ESTRATTO DEL DOCUMENTO:
L’iniziativa del ministro è sbagliatissima, ma per i motivi opposti, anche secondo 70 associazioni cattoliche (tra le quali Alleanza cattolica, Amci, Pro Vita e famiglia, Centro studi Livatino, Cism e Movimento per la vita) che, come riportato dall’agenzia Sir, l’organo d'informazione della Cei, hanno firmato un documento accusando Speranza di scavalcare il parlamento e di «stravolgere la funzione dei comitati etici».
La sentenza Cappato
Il decreto Speranza prende spunto proprio dalla cosiddetta “sentenza Cappato”, con cui la Consulta si è pronunciata sul caso dell’ex europarlamentare, accusato del reato di aiuto al suicidio per aver accompagnato Fabiano Antoniani, più noto come dj Fabo, a morire in Svizzera. La sentenza ha escluso la punibilità per chi aiuta un paziente a suicidarsi a patto che siano rispettate alcune condizioni.
Quattro i criteri fissati dai giudici. Non è punibile colui che agevola «l’esecuzione del proposito di suicidio, autonomamente e liberamente formatosi, di una persona tenuta in vita da trattamenti di sostegno vitale» (il primo) e affetta da una patologia irreversibile, «fonte di sofferenze fisiche o psicologiche che ella reputa intollerabili» (il secondo), ma pienamente capace di prendere decisioni libere e consapevoli (il terzo). I primi tre criteri, insieme alle modalità di esecuzione, devono essere «verificati da una struttura pubblica del servizio sanitario nazionale, previo parere del comitato etico territorialmente competente» (il quarto).

RECORD DI DATI:
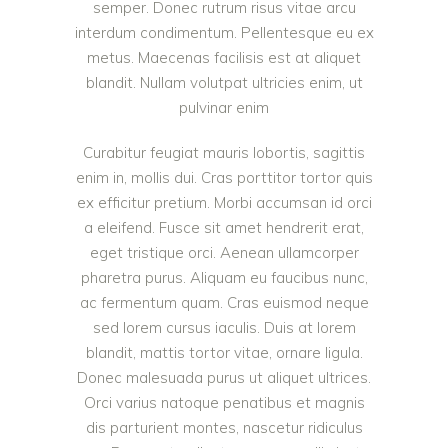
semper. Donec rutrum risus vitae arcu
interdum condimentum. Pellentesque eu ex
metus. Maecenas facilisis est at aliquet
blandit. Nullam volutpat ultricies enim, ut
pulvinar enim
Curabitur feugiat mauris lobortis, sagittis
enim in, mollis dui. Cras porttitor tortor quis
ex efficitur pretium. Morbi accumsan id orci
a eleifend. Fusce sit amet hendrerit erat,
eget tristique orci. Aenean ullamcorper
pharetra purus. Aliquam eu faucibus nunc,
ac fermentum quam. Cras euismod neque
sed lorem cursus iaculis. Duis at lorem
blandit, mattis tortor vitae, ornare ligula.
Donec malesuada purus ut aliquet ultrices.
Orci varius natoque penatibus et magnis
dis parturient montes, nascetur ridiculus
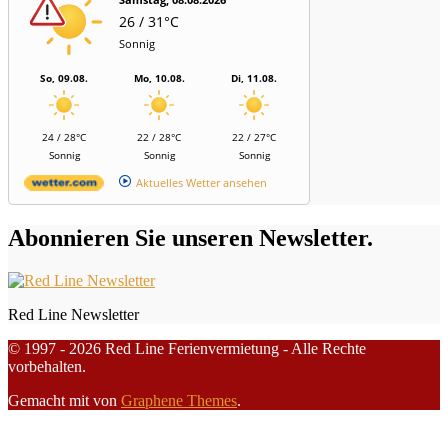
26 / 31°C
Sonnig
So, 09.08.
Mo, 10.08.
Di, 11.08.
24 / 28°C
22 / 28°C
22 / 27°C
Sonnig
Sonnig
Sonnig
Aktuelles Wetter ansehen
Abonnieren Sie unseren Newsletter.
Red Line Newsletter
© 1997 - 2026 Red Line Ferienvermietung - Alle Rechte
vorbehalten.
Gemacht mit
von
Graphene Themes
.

...

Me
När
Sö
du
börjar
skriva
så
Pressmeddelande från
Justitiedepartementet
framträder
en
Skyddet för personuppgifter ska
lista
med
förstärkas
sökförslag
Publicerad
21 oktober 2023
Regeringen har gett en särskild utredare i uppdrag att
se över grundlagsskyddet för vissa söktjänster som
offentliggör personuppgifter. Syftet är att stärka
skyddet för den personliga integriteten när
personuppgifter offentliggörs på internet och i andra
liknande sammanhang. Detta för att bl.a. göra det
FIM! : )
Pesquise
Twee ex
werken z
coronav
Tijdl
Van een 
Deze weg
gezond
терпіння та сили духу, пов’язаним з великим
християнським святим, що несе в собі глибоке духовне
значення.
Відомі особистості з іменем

ATTIVITÀ DA SVOLGERE:
**A.** Secondo l'estratto sulla sentenza Cappato, per quale motivo l'ex europarlamentare era stato accusato del reato di aiuto al suicidio? Rispondi in una o due frasi.
**B.** Prosegui l'estratto sulla sentenza Cappato partendo subito dopo la sua ultima frase.

RISPOSTE:
**A.** L'ex europarlamentare era stato accusato di aiuto al suicidio per aver accompagnato Fabiano Antoniani, più noto come dj Fabo, a morire in Svizzera.

**B.**
Il precedente
La norma arriva dopo alcuni mesi dal caso di “Mario” (nome di fantasia ndr). Nel 2020 il paziente ha chiesto all’Asl delle Marche di valutare la sussistenza delle condizioni enunciate dalla Corte ed evitare di doversi recare in Svizzera dove il suicidio medico è legale.
Inizialmente la Asl ha risposto con un diniego e così “Mario” ha deciso di rivolgersi a un tribunale. Dopo una prima sentenza negativa, e un successivo ricorso, il tribunale di Ancona ha ribaltato la decisione del giudice precedente imponendo all’Asl di procedere con la relazione dei medici per attestare la presenza delle quattro condizioni previste dalla Corte. La relazione dell’azienda sanitaria è stata esaminata dal comitato etico regionale che ha sospeso il parere precisando che mancava la definizione del processo di somministrazione del farmaco eutanasico. Una decisione definitiva deve ancora essere presa.
Il decreto di di Speranza non eviterà tutte le lungaggini del processo, né obbligherà medici e comitato a dare il via libera alle richieste, ma assegnando i parerei ai comitati, e quindi sgombrando il campo da possibili ambiguità, eviterà probabilmente ai pazienti come “Mario” di doversi rivolgere ai giudici per sollecitare le Asl. Rappresenta un segnale anche nei confronti del parlamento che sul tema promette una legge dal 2018 ma ancora non ha fatto nulla.
Cosa manca
Tenendo conto di quello che hanno già deciso i giudici costituzionali, mancano delle norme per imporre tempi certi e sanzioni alle Asl inadempienti. «Se un malato scrive alla Asl di competenza per chiedere l’aiuto medico per la morte volontaria, quanto tempo ha la Asl per fare le visite? E il comitato etico quanto tempo ha per potersi esprimere?», si chiede Cappato. La legge in discussione in parlamento non fissa queste regole eppure sarebbero necessarie.